Du 12 janvier au 27 février 2010
Texte de Catherine Barnabé
Marcel Duchamp n’est jamais bien loin lorsque des artistes transposent des éléments du quotidien vers l’art. Tout près aussi quand il est question des rapports de tension entre la sexualité et le regard, la vision. Son ombre surgit sporadiquement en art contemporain pour permettre l’élaboration d’un fil de pensées, pour valider ou expliquer des formes. Formes qui souvent sont des appropriations, des redéfinitions utilisées avec sarcasme ou de façon politique.
La pluralité des médiums (peinture, installation, sculpture, textile, œuvre digitale, bijou) avec lesquels Colleen Wolstenholme travaille pourrait laisser croire à un éparpillement, à un désir trop grand de tout explorer mais l’artiste a un leitmotiv fort qui sublime tout : le soucis d’une réflexion sur la condition féminine. C’est donc ce qui lie le disparate; les moyens qu’elle prend ne peuvent être que pluriels pour explorer, faire résonner son discours. Ses œuvres se font écho, souvent avec une volonté assumée de provoquer tous et chacun, peu importe le parti pris. La Néo-Écossaise produit un art engagé qui l’est par essence, présentant un point de vue subjectif sur la situation féminine actuelle mondiale par le biais des figures qu’elle s’approprie.

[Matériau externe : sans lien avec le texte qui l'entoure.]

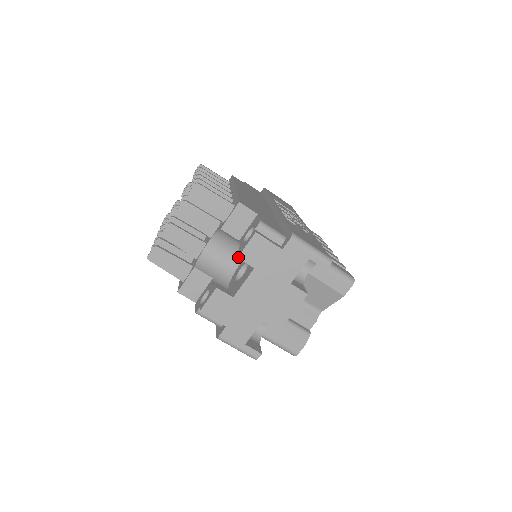
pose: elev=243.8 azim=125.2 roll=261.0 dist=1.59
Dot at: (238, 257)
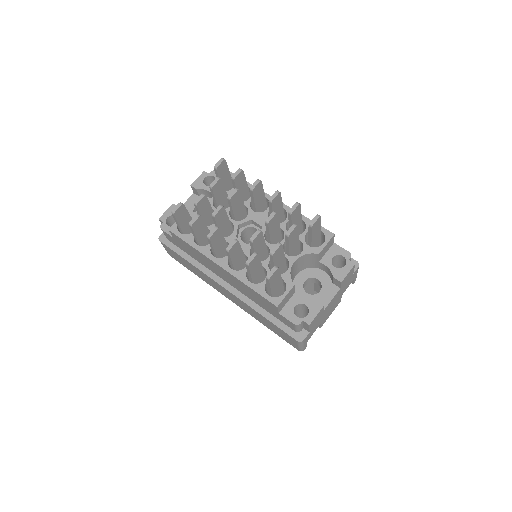
Dot at: (342, 282)
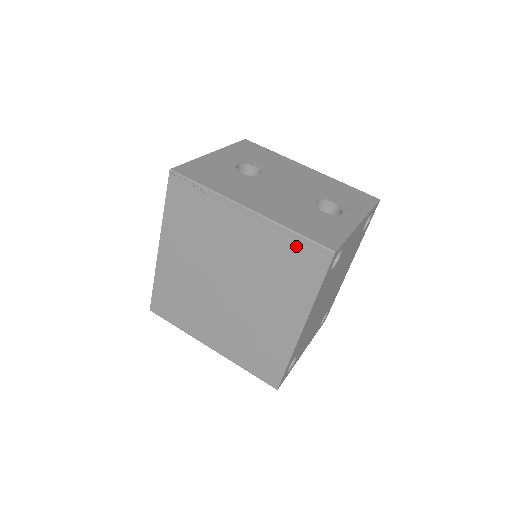
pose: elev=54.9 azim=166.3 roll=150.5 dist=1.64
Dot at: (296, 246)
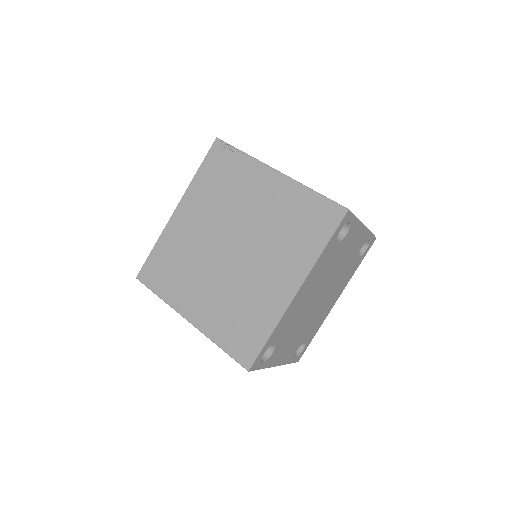
Dot at: (313, 204)
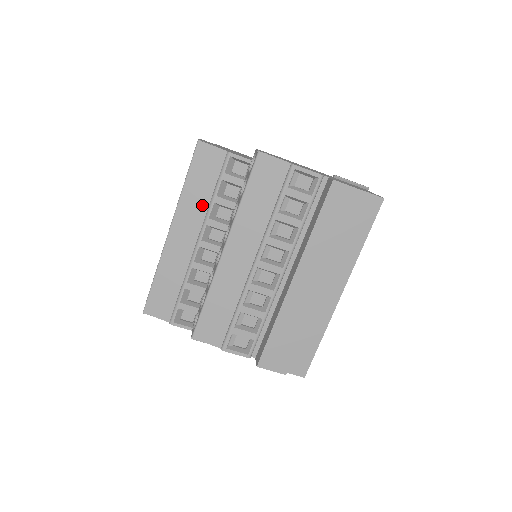
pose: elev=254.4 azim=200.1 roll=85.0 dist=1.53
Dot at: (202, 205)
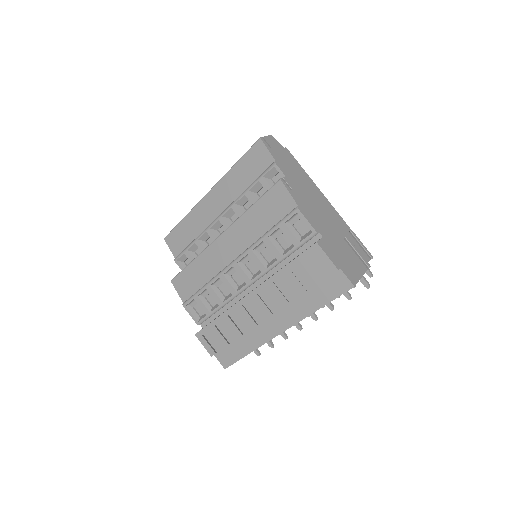
Dot at: (237, 190)
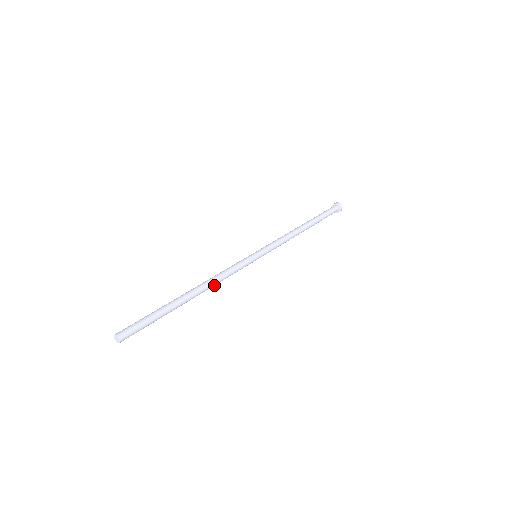
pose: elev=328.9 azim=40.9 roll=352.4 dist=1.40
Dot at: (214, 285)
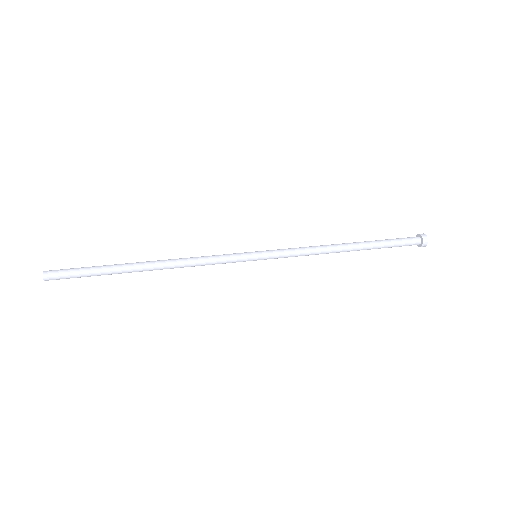
Dot at: (181, 267)
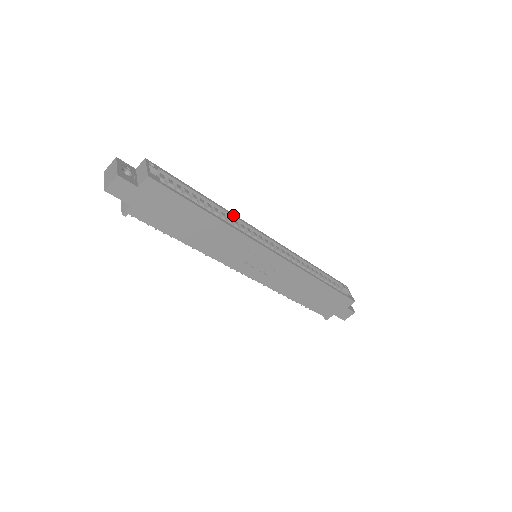
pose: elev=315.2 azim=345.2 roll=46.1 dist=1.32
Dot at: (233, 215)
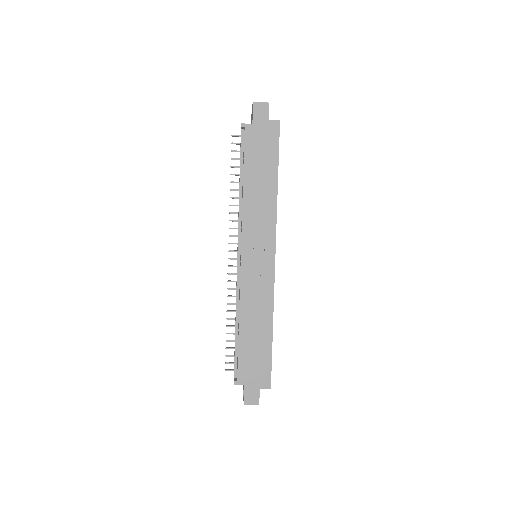
Dot at: occluded
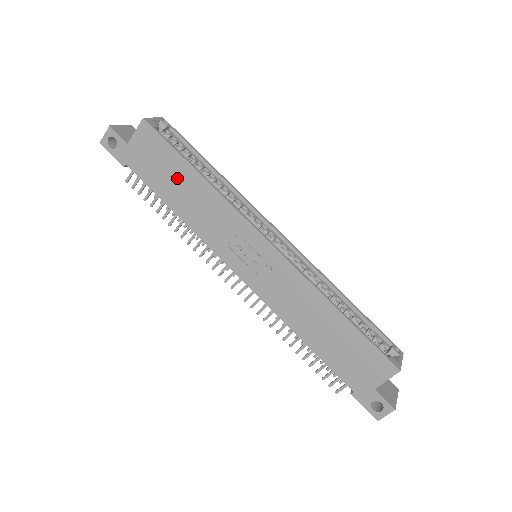
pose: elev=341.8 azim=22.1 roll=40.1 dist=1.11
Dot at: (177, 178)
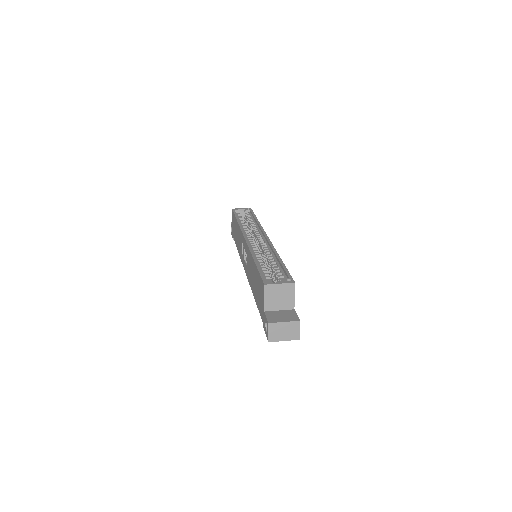
Dot at: (236, 230)
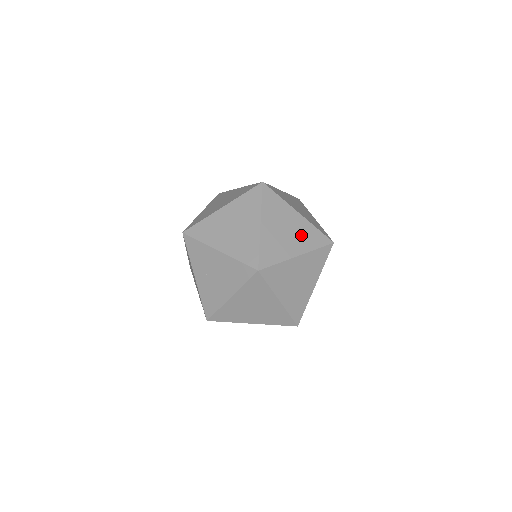
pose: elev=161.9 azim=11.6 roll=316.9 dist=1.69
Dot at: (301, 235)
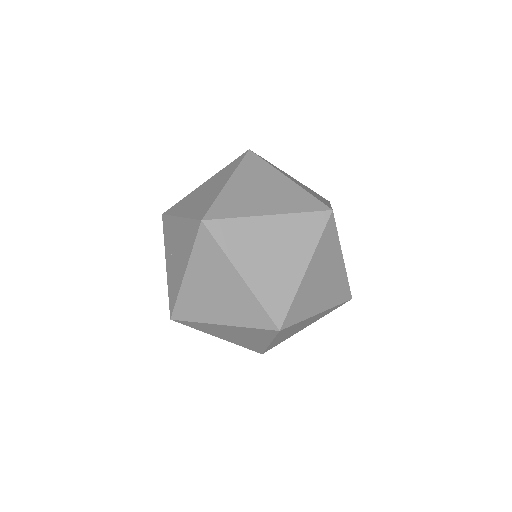
Dot at: (282, 197)
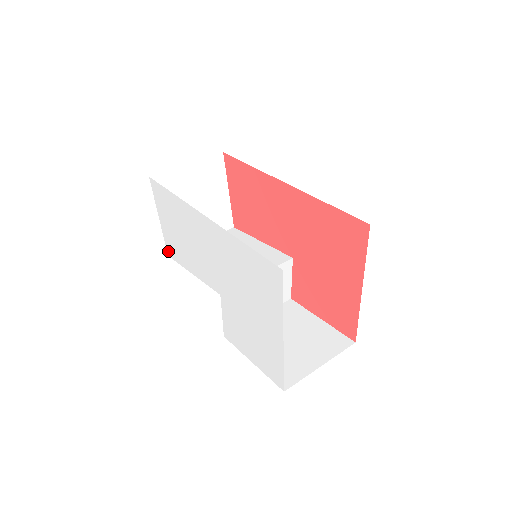
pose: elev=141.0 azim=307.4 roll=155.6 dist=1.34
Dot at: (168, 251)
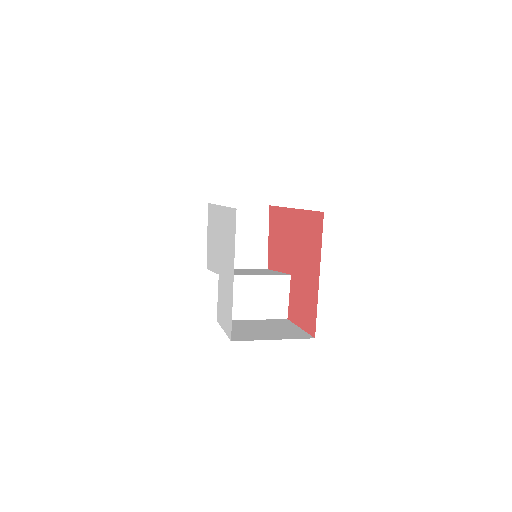
Dot at: (207, 264)
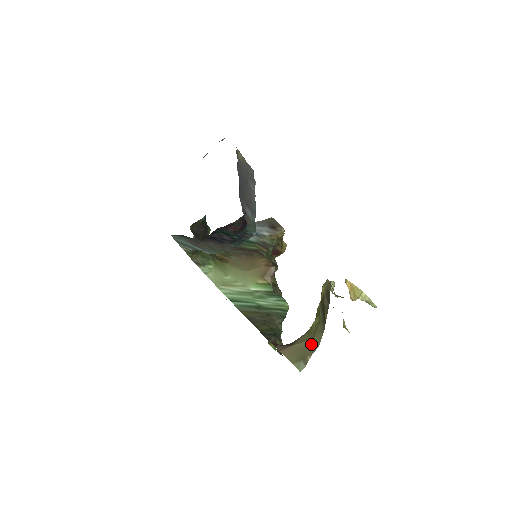
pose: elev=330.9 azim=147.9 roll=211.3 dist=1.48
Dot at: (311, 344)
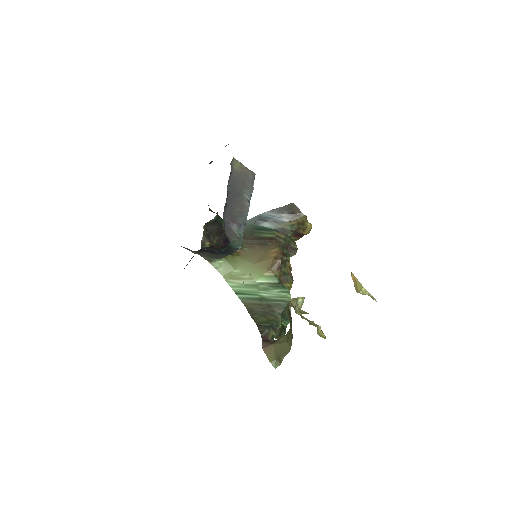
Dot at: (285, 347)
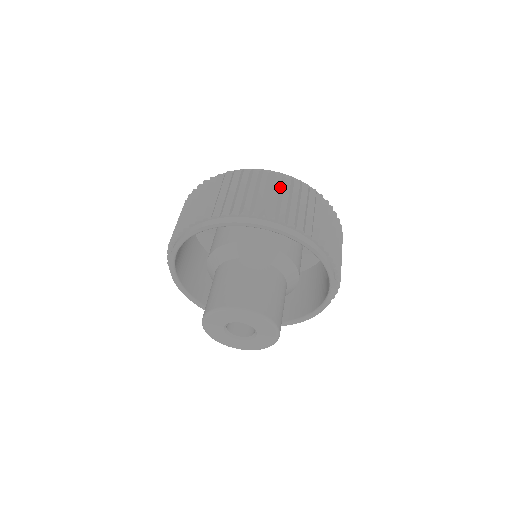
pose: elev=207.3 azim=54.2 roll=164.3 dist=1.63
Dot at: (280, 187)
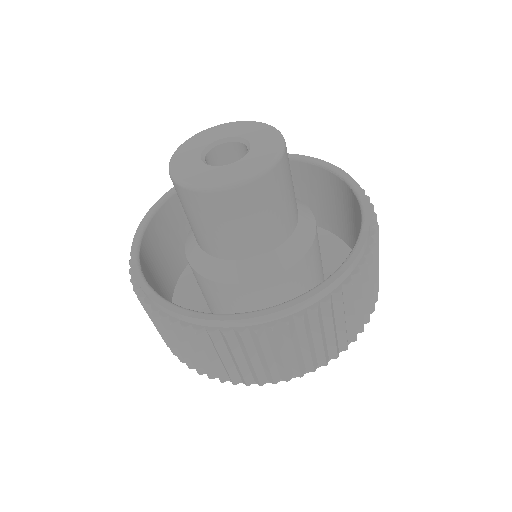
Dot at: occluded
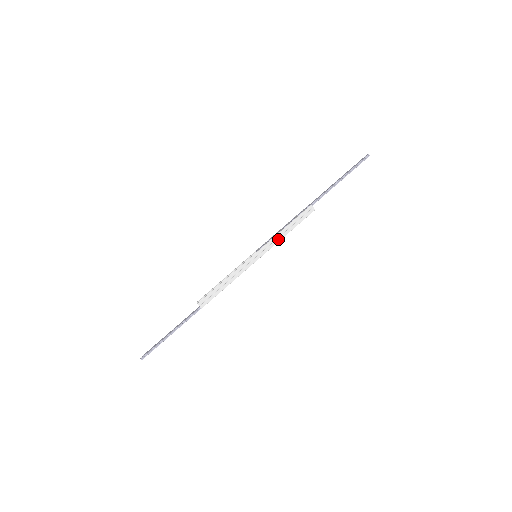
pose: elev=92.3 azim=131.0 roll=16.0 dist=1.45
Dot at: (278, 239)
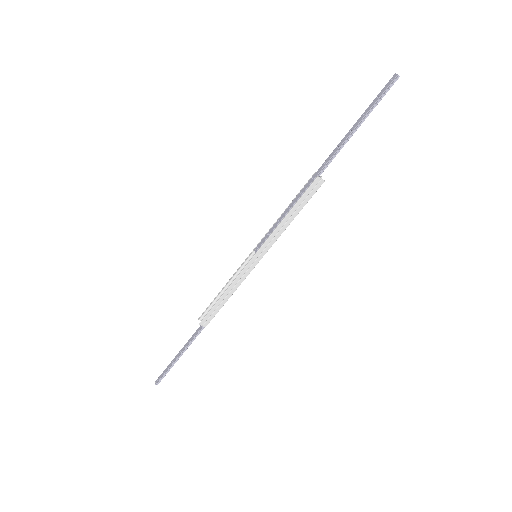
Dot at: (280, 231)
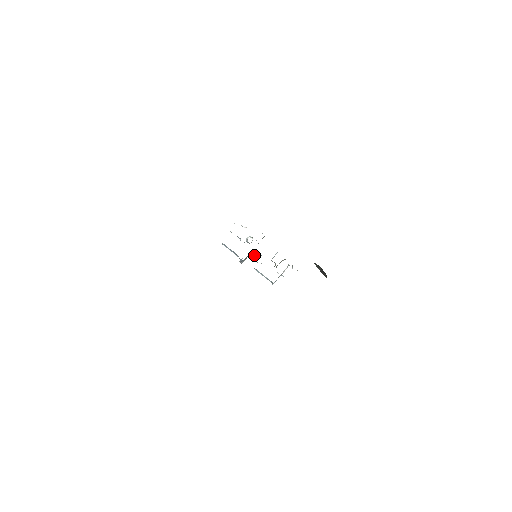
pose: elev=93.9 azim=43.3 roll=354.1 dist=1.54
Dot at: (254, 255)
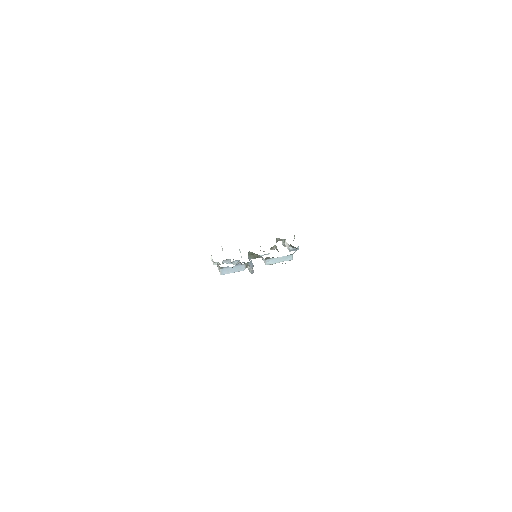
Dot at: (254, 258)
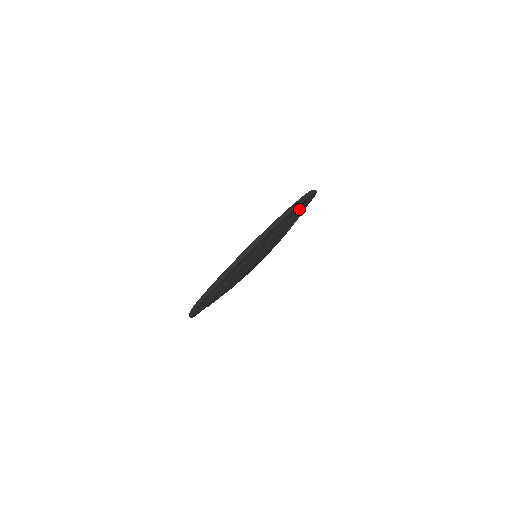
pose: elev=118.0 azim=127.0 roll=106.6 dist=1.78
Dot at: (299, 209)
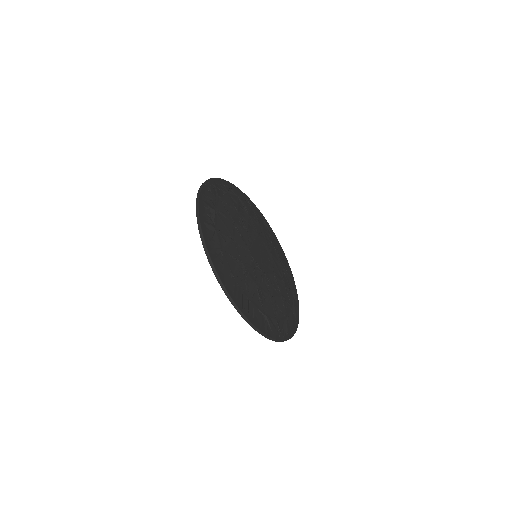
Dot at: occluded
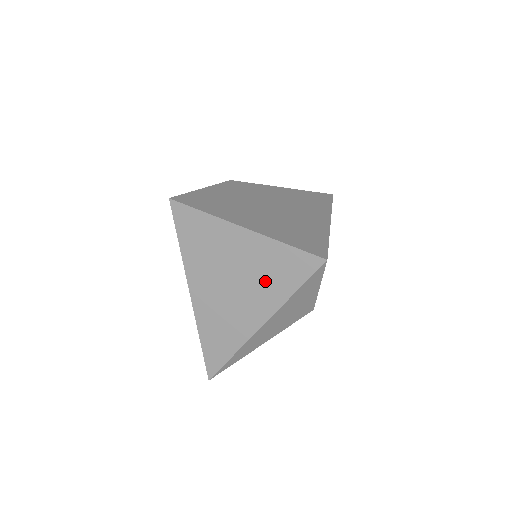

Depuis plus de dix ans, l’artiste utilise comme forme de prédilection la pilule (Prozac, Valium, Paxil, Xanax, Dexedrine) qui n’est pas exploitée pour ses propriétés de médicament mais plutôt pour ses qualités esthétiques et pour le discours qui peut en émaner. Elle utilise ce modèle qu’elle agrandit démesurément pour créer des pièces au sol ou elle en confectionne des bijoux qui troublent le regard qu’on leur porte. Nous constatons ici deux possibilités de discours : formel, une réflexion sur la sculpture minimaliste qui change notre rapport à l’espace d’exposition, puis critique en ce qu’il souligne l’utilisation excessive d’antidépresseurs, et ce souvent par des femmes.
Les images des femmes que Colleen Wolstenholme présente ne sont pas les plus répandues mais les plus percutantes, dérangeantes : des femmes voilées, des religieuses, des femmes oppressées, des corps nus. Elle pose une réflexion sur l’identité perdue à force d’impositions, de contraintes. Multipliant cette imagerie ou l’associant à des motifs de camouflage, lesquels ont subi un léger décalage : on y perçoit des fragments de ce qui pourrait être des logotypes. Un mélange qui fait surgir un doute dans l’expérience esthétique, qui paraît être incohérent mais qui porte à une réflexion dense et à la fois précise. L’œuvre de Wolstenholme se charge d’une pensée féministe où la répétition du motif devient primordial pour la création du récit.